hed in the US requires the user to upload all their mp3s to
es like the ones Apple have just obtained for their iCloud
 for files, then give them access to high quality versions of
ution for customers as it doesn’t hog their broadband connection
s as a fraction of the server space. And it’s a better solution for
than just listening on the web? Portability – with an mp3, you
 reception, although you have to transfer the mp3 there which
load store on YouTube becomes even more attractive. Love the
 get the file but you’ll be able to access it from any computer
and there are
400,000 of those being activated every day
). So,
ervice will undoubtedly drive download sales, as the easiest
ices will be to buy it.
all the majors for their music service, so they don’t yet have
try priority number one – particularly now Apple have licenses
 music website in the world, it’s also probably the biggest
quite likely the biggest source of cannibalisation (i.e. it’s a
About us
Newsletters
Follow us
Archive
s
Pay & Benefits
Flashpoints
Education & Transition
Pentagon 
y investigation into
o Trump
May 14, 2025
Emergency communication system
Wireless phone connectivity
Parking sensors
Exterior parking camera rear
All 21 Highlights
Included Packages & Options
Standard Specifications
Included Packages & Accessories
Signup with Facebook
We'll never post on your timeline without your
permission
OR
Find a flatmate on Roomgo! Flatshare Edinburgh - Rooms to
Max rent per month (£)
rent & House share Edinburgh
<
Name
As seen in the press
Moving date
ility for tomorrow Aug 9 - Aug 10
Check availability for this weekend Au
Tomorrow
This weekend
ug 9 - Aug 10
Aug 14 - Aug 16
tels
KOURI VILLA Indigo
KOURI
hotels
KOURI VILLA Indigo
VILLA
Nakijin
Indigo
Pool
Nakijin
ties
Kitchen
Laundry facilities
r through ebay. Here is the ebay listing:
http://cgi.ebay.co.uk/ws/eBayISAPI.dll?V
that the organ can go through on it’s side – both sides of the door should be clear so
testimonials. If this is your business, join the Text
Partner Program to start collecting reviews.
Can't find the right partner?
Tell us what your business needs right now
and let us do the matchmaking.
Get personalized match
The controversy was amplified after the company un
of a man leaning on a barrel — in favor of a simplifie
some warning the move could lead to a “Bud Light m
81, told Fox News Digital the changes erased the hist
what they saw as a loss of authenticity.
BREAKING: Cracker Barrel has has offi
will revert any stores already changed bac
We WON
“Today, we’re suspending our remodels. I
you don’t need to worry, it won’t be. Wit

◆ Assignment:
Each entry above needs to be retyped exactly.

◆ Answer for this exercise:
hed in the US requires the user to upload all their mp3s to
es like the ones Apple have just obtained for their iCloud
 for files, then give them access to high quality versions of
ution for customers as it doesn’t hog their broadband connection
s as a fraction of the server space. And it’s a better solution for
than just listening on the web? Portability – with an mp3, you
 reception, although you have to transfer the mp3 there which
load store on YouTube becomes even more attractive. Love the
 get the file but you’ll be able to access it from any computer
and there are
400,000 of those being activated every day
). So,
ervice will undoubtedly drive download sales, as the easiest
ices will be to buy it.
all the majors for their music service, so they don’t yet have
try priority number one – particularly now Apple have licenses
 music website in the world, it’s also probably the biggest
quite likely the biggest source of cannibalisation (i.e. it’s a
About us
Newsletters
Follow us
Archive
s
Pay & Benefits
Flashpoints
Education & Transition
Pentagon 
y investigation into
o Trump
May 14, 2025
Emergency communication system
Wireless phone connectivity
Parking sensors
Exterior parking camera rear
All 21 Highlights
Included Packages & Options
Standard Specifications
Included Packages & Accessories
Signup with Facebook
We'll never post on your timeline without your
permission
OR
Find a flatmate on Roomgo! Flatshare Edinburgh - Rooms to
Max rent per month (£)
rent & House share Edinburgh
<
Name
As seen in the press
Moving date
ility for tomorrow Aug 9 - Aug 10
Check availability for this weekend Au
Tomorrow
This weekend
ug 9 - Aug 10
Aug 14 - Aug 16
tels
KOURI VILLA Indigo
KOURI
hotels
KOURI VILLA Indigo
VILLA
Nakijin
Indigo
Pool
Nakijin
ties
Kitchen
Laundry facilities
r through ebay. Here is the ebay listing:
http://cgi.ebay.co.uk/ws/eBayISAPI.dll?V
that the organ can go through on it’s side – both sides of the door should be clear so
testimonials. If this is your business, join the Text
Partner Program to start collecting reviews.
Can't find the right partner?
Tell us what your business needs right now
and let us do the matchmaking.
Get personalized match
The controversy was amplified after the company un
of a man leaning on a barrel — in favor of a simplifie
some warning the move could lead to a “Bud Light m
81, told Fox News Digital the changes erased the hist
what they saw as a loss of authenticity.
BREAKING: Cracker Barrel has has offi
will revert any stores already changed bac
We WON
“Today, we’re suspending our remodels. I
you don’t need to worry, it won’t be. Wit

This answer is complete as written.